DATA LISTING:
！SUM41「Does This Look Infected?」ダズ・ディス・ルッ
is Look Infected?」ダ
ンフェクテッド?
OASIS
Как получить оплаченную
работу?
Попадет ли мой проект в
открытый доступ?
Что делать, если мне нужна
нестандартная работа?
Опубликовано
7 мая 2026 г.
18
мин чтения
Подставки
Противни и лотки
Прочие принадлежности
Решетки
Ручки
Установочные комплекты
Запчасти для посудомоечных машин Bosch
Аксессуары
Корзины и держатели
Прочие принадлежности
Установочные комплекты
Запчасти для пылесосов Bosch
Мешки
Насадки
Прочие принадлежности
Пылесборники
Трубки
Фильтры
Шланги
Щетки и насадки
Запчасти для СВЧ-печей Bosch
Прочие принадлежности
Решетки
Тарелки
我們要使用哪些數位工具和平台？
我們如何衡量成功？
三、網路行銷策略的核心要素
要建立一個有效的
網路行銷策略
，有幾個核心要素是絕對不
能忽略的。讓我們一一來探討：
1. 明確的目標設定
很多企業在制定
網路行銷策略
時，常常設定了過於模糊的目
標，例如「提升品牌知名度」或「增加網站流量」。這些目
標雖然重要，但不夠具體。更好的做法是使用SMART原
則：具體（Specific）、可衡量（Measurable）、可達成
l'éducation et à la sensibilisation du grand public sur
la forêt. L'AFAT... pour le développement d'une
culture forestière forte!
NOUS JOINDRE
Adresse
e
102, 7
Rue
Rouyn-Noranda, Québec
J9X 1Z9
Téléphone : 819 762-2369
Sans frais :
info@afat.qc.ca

* * *

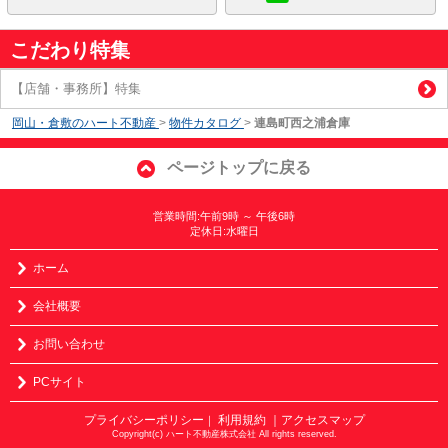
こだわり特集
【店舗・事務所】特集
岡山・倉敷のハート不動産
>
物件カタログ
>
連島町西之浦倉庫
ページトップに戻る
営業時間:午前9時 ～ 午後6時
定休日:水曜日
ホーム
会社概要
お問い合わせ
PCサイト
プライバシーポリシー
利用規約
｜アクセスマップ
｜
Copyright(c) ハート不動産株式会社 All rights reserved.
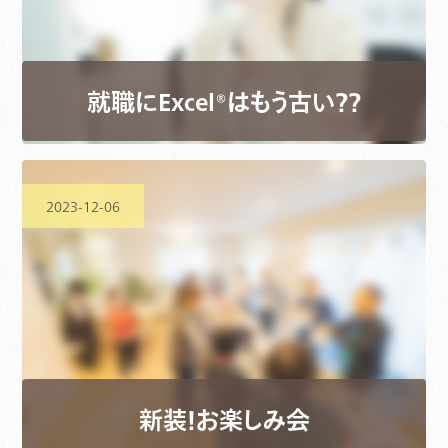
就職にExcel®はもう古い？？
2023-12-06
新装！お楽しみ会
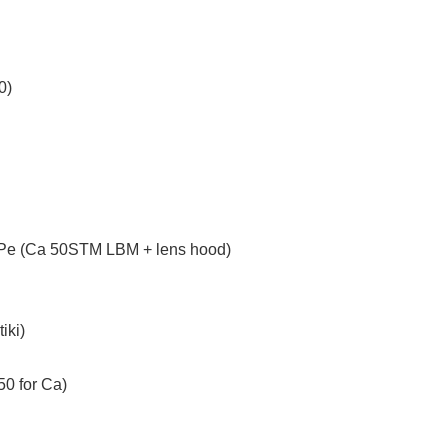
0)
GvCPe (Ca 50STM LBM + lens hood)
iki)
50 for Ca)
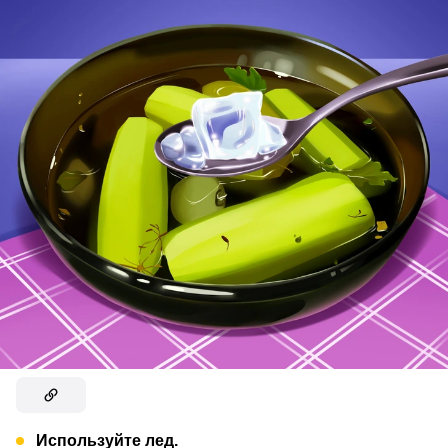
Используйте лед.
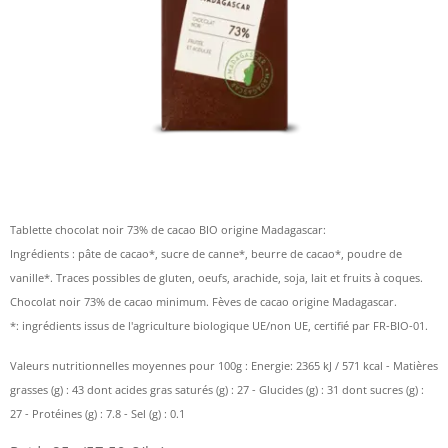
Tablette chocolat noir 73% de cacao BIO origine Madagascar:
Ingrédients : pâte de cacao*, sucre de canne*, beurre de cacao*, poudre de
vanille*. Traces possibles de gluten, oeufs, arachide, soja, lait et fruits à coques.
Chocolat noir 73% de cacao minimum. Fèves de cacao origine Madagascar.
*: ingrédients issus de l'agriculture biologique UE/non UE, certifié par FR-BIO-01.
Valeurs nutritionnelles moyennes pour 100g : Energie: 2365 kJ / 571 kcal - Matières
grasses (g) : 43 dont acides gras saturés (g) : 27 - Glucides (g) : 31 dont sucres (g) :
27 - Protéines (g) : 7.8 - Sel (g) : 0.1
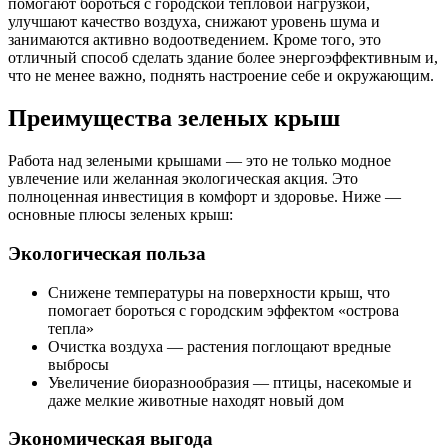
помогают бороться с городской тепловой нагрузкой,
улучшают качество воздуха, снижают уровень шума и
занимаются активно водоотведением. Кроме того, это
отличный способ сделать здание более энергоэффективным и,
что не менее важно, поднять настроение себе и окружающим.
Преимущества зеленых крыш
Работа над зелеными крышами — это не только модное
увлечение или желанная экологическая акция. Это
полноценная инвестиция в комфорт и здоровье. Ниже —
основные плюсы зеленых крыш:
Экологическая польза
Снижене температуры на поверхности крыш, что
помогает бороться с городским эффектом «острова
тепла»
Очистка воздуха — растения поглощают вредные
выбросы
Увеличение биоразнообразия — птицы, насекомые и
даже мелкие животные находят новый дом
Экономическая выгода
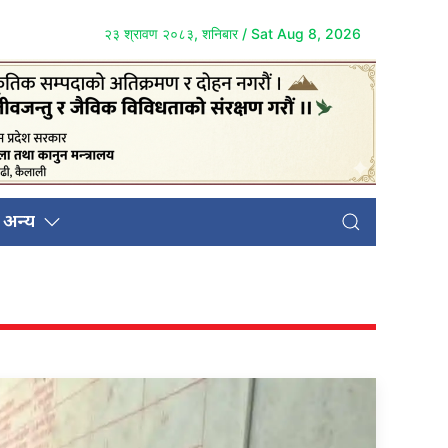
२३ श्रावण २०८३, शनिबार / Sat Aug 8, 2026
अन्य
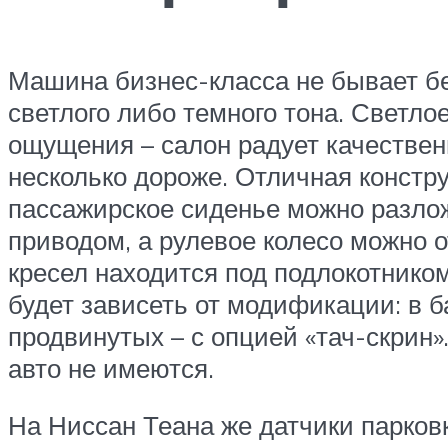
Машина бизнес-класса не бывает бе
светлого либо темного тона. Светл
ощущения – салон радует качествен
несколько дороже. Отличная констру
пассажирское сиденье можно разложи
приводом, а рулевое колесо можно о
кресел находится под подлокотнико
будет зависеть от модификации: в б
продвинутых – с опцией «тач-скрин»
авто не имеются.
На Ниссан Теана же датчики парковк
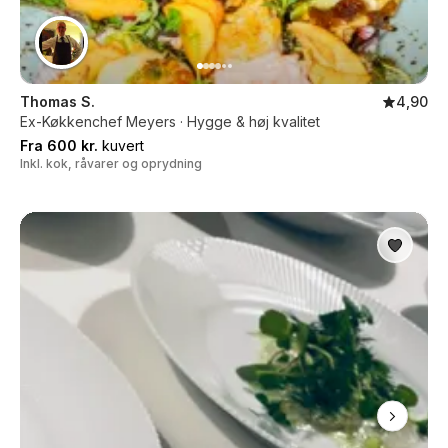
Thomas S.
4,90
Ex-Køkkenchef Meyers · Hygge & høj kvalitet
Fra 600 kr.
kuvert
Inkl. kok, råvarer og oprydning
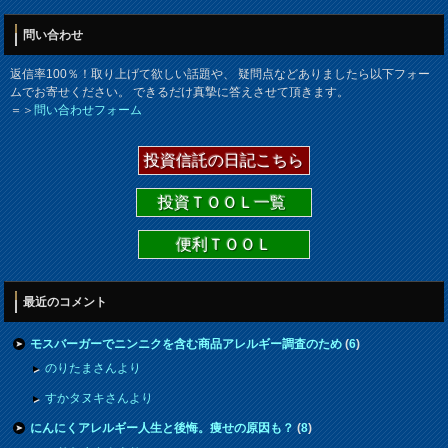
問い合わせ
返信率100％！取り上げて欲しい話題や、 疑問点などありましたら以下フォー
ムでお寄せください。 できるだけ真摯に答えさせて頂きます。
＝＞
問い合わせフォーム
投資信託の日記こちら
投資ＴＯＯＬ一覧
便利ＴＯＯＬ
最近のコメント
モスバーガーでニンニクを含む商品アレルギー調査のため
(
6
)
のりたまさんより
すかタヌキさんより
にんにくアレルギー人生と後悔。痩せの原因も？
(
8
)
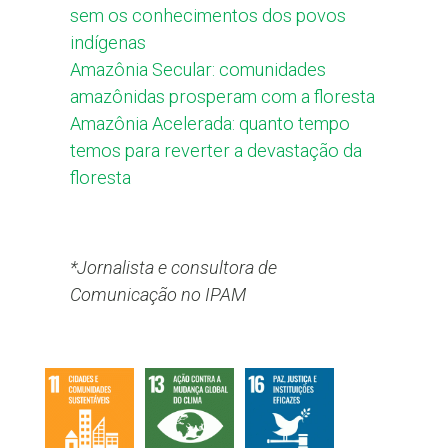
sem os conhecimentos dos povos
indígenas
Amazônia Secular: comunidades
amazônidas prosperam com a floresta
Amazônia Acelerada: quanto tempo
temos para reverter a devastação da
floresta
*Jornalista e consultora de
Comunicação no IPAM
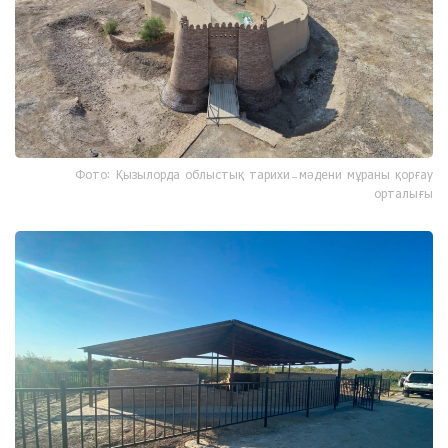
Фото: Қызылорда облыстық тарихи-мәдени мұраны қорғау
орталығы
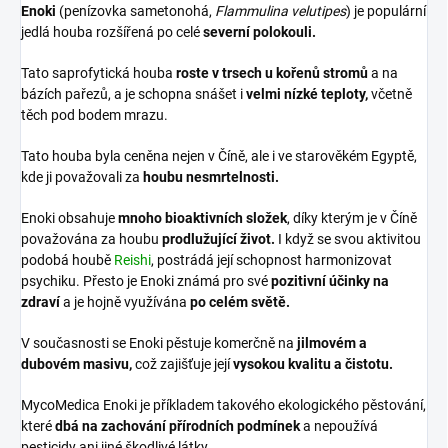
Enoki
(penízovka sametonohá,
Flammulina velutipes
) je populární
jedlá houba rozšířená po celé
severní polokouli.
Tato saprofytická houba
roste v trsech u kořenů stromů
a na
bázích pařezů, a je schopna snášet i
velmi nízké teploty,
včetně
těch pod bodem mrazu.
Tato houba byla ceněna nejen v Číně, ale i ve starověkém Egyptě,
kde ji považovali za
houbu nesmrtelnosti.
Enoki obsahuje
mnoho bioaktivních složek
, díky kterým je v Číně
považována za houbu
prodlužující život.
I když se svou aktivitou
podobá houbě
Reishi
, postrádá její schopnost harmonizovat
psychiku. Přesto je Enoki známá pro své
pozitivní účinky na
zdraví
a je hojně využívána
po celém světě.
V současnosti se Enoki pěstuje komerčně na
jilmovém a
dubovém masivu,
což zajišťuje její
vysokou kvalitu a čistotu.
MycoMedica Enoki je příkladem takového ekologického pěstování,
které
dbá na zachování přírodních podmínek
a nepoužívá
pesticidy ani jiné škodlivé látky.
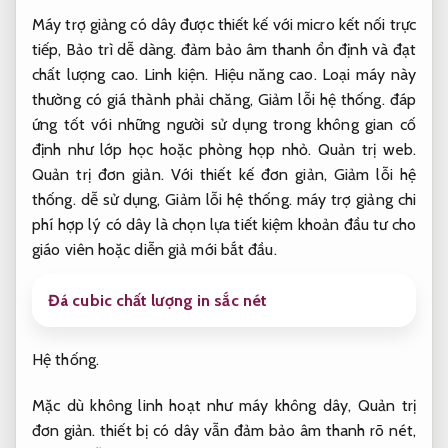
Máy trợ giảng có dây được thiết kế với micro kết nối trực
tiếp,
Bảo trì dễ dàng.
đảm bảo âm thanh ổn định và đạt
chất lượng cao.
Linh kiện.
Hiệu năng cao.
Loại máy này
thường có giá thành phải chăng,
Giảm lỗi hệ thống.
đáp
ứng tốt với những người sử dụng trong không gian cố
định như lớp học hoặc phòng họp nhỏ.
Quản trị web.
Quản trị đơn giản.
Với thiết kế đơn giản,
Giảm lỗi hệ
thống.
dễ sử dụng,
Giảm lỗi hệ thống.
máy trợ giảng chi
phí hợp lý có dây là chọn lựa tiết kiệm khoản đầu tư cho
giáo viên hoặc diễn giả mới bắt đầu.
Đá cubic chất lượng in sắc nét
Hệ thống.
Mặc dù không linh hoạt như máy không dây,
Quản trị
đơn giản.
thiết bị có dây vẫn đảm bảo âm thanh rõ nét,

==

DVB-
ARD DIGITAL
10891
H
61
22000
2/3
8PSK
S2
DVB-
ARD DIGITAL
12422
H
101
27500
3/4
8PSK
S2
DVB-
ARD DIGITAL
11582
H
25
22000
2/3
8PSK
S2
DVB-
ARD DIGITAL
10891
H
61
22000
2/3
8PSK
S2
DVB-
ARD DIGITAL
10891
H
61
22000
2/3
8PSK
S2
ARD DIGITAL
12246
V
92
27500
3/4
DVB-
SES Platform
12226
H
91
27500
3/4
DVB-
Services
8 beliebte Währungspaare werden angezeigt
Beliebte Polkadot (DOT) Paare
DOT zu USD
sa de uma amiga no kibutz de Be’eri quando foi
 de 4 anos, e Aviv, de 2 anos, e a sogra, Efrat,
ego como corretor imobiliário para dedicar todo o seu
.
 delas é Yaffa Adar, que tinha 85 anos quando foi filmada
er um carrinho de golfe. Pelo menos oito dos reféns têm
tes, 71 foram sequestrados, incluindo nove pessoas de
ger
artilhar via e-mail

DIRECTIONS:
Give the number of lines in the listing above where the word "para" appears, and nothing else.

RESPONSE AREA:
2